(Task inputs)

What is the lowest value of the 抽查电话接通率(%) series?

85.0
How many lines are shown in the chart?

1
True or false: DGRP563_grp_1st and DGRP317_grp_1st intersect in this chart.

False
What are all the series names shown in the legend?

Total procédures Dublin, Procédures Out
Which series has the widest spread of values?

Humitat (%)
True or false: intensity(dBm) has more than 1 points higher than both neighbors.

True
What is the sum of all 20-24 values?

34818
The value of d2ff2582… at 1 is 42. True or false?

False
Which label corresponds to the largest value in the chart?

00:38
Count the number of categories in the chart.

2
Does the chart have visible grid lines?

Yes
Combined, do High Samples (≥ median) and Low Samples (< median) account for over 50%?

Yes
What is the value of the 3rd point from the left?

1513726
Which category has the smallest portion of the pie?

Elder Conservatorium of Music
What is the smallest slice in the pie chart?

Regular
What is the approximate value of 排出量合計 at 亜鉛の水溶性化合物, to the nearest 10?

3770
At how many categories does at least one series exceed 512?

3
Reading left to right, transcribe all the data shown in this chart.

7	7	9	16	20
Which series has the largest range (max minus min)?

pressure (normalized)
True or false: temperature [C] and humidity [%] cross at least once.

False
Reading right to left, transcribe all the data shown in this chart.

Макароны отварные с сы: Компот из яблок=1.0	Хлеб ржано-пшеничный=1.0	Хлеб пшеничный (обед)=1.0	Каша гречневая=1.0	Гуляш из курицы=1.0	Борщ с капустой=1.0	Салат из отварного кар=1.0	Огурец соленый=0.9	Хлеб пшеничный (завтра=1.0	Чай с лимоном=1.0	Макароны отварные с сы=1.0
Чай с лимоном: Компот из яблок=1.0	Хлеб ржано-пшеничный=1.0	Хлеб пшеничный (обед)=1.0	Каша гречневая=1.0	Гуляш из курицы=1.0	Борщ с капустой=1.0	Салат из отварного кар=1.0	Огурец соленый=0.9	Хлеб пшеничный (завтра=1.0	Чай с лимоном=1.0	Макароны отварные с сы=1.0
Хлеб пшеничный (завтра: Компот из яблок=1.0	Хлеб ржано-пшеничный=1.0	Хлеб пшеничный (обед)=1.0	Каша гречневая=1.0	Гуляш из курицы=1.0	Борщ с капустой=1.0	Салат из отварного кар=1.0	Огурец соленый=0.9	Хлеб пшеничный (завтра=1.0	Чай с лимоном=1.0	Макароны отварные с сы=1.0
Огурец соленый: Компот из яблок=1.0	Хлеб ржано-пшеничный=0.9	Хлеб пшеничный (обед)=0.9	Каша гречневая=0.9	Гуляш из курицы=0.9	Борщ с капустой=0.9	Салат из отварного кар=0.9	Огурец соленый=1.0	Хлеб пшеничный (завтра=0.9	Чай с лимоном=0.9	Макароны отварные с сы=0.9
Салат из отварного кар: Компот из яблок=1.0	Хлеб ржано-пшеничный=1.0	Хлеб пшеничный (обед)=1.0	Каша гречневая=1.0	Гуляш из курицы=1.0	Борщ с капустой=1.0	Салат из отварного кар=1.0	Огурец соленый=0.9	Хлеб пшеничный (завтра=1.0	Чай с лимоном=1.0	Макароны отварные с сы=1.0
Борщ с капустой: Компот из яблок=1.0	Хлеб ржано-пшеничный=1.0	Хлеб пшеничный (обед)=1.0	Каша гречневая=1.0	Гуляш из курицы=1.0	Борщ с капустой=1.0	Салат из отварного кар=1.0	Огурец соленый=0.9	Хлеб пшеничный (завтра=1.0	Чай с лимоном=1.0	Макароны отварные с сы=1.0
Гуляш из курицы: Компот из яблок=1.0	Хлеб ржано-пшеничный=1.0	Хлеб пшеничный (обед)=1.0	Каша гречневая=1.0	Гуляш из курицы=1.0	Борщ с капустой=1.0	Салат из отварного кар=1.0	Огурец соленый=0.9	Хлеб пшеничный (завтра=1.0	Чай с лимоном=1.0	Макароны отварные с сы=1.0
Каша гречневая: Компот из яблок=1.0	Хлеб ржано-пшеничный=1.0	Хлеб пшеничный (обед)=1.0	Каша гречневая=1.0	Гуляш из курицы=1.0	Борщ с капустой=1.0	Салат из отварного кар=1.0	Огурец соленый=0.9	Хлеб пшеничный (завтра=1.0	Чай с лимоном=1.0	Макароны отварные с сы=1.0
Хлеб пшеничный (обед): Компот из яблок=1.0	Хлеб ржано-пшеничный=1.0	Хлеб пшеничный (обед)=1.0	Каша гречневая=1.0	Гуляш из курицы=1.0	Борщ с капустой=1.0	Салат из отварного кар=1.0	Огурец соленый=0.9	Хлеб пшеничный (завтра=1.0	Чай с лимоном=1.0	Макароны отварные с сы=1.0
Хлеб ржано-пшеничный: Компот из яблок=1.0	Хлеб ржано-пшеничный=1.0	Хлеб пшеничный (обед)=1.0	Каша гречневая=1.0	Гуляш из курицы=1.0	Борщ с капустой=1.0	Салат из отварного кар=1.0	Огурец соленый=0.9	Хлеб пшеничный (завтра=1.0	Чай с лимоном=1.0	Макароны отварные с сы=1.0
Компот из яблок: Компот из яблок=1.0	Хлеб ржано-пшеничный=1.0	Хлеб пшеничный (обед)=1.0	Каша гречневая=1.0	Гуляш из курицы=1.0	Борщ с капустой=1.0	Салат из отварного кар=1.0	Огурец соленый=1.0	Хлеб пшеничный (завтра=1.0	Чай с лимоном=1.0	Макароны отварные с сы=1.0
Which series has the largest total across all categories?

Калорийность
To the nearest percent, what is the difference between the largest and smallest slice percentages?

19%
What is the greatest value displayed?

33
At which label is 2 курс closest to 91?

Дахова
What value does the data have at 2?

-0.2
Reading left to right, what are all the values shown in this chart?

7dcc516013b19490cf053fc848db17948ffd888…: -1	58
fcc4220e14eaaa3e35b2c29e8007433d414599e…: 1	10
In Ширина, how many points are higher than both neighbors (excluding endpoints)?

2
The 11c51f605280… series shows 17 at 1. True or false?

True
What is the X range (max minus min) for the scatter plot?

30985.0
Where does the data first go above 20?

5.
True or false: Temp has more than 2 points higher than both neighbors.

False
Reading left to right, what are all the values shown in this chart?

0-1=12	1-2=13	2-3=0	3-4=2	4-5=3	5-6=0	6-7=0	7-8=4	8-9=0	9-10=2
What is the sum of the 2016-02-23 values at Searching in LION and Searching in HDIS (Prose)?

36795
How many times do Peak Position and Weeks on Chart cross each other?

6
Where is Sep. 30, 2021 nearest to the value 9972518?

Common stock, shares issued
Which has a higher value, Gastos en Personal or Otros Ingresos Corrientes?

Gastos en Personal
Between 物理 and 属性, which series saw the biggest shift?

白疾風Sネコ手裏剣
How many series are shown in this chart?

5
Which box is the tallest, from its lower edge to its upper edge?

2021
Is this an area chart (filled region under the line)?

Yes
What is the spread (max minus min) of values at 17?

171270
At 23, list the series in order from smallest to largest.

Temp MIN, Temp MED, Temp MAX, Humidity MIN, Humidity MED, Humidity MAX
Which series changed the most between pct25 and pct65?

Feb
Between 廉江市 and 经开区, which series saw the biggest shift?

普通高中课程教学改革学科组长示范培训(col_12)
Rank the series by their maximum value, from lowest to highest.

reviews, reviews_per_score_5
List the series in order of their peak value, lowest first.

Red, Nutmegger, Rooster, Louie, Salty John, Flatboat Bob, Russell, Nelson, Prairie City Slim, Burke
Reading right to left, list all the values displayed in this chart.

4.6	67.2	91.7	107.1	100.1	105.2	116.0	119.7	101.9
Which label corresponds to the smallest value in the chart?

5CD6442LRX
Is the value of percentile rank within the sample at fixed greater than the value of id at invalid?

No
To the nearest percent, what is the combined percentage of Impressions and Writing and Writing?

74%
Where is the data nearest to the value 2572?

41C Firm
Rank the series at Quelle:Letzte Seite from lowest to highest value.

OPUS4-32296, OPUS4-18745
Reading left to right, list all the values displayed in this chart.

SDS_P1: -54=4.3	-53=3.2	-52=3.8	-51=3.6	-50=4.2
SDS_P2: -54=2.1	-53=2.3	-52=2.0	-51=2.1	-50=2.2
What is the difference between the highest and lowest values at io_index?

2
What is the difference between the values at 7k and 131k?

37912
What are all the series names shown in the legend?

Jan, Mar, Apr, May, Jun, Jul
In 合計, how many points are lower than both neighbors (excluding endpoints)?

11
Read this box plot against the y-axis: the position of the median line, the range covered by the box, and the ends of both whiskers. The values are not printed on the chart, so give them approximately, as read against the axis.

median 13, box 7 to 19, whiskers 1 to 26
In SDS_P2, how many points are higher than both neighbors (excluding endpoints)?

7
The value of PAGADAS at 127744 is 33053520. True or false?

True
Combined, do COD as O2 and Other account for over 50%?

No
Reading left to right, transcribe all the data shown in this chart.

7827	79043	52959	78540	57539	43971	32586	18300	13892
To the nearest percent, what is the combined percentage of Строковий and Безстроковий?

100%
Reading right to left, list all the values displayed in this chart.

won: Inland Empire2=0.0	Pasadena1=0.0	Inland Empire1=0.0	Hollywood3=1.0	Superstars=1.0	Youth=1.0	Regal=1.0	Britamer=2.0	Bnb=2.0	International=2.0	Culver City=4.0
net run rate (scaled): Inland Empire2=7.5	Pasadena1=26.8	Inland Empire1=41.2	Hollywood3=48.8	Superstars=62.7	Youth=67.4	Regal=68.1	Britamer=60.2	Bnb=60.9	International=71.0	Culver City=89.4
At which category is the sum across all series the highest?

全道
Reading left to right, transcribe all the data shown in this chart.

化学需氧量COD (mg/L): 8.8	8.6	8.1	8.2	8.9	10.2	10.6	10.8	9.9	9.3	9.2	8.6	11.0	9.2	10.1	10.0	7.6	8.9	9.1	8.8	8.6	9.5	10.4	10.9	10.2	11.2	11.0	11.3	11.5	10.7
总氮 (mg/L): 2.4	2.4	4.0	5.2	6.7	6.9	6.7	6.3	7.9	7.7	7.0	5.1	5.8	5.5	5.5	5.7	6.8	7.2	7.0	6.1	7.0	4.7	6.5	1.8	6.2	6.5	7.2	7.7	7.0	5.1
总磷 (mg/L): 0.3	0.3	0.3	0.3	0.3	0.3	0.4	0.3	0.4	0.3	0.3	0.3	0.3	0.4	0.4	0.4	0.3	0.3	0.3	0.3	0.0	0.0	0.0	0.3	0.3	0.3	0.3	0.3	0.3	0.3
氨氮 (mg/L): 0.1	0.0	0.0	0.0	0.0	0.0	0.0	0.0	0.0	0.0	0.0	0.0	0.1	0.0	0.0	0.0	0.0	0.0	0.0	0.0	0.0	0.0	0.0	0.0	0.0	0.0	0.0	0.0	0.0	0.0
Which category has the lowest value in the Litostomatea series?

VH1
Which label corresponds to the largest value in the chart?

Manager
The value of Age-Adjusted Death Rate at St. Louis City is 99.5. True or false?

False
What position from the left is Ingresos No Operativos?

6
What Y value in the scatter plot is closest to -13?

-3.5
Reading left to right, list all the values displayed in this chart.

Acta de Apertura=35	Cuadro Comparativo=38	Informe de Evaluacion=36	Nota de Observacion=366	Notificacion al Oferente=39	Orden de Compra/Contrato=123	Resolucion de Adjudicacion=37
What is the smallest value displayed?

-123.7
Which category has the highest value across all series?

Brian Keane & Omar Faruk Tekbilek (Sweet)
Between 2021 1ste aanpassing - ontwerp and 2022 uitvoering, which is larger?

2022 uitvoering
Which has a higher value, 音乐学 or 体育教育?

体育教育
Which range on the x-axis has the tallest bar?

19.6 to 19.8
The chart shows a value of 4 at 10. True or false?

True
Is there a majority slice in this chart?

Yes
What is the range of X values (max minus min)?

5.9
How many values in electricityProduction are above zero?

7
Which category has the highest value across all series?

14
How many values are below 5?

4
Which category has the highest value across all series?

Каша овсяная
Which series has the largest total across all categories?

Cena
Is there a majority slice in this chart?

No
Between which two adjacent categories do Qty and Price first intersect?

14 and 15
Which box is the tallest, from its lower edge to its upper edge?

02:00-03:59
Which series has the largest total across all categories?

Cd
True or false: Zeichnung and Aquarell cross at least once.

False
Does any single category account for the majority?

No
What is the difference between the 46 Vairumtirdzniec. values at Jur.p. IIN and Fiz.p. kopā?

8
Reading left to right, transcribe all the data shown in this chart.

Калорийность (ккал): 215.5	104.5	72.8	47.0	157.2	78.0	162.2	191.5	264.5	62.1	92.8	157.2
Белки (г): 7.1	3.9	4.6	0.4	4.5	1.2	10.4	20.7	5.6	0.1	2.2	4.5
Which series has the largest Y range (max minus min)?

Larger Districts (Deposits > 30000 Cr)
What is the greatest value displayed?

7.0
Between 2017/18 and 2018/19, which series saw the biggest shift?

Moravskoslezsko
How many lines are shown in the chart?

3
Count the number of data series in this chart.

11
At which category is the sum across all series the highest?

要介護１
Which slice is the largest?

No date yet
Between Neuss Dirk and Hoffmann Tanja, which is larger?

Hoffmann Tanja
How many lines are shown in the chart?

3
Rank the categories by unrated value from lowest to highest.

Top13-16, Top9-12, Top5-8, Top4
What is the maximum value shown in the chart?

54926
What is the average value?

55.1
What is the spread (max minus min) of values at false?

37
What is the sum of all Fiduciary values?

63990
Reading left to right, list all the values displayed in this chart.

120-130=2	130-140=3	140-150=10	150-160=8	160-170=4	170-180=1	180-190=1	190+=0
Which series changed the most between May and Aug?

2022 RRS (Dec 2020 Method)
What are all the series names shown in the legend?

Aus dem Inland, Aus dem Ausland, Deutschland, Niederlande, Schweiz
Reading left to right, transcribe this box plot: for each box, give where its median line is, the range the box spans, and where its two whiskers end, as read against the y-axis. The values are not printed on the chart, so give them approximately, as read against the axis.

(End Task inputs)

▸ **Your goal**
Reproduce word for word every line from the beginning of the records through the line containing "Reading right to left, transcribe", including that line.

▸ **Exercise solution**
What is the lowest value of the 抽查电话接通率(%) series?

85.0
How many lines are shown in the chart?

1
True or false: DGRP563_grp_1st and DGRP317_grp_1st intersect in this chart.

False
What are all the series names shown in the legend?

Total procédures Dublin, Procédures Out
Which series has the widest spread of values?

Humitat (%)
True or false: intensity(dBm) has more than 1 points higher than both neighbors.

True
What is the sum of all 20-24 values?

34818
The value of d2ff2582… at 1 is 42. True or false?

False
Which label corresponds to the largest value in the chart?

00:38
Count the number of categories in the chart.

2
Does the chart have visible grid lines?

Yes
Combined, do High Samples (≥ median) and Low Samples (< median) account for over 50%?

Yes
What is the value of the 3rd point from the left?

1513726
Which category has the smallest portion of the pie?

Elder Conservatorium of Music
What is the smallest slice in the pie chart?

Regular
What is the approximate value of 排出量合計 at 亜鉛の水溶性化合物, to the nearest 10?

3770
At how many categories does at least one series exceed 512?

3
Reading left to right, transcribe all the data shown in this chart.

7	7	9	16	20
Which series has the largest range (max minus min)?

pressure (normalized)
True or false: temperature [C] and humidity [%] cross at least once.

False
Reading right to left, transcribe all the data shown in this chart.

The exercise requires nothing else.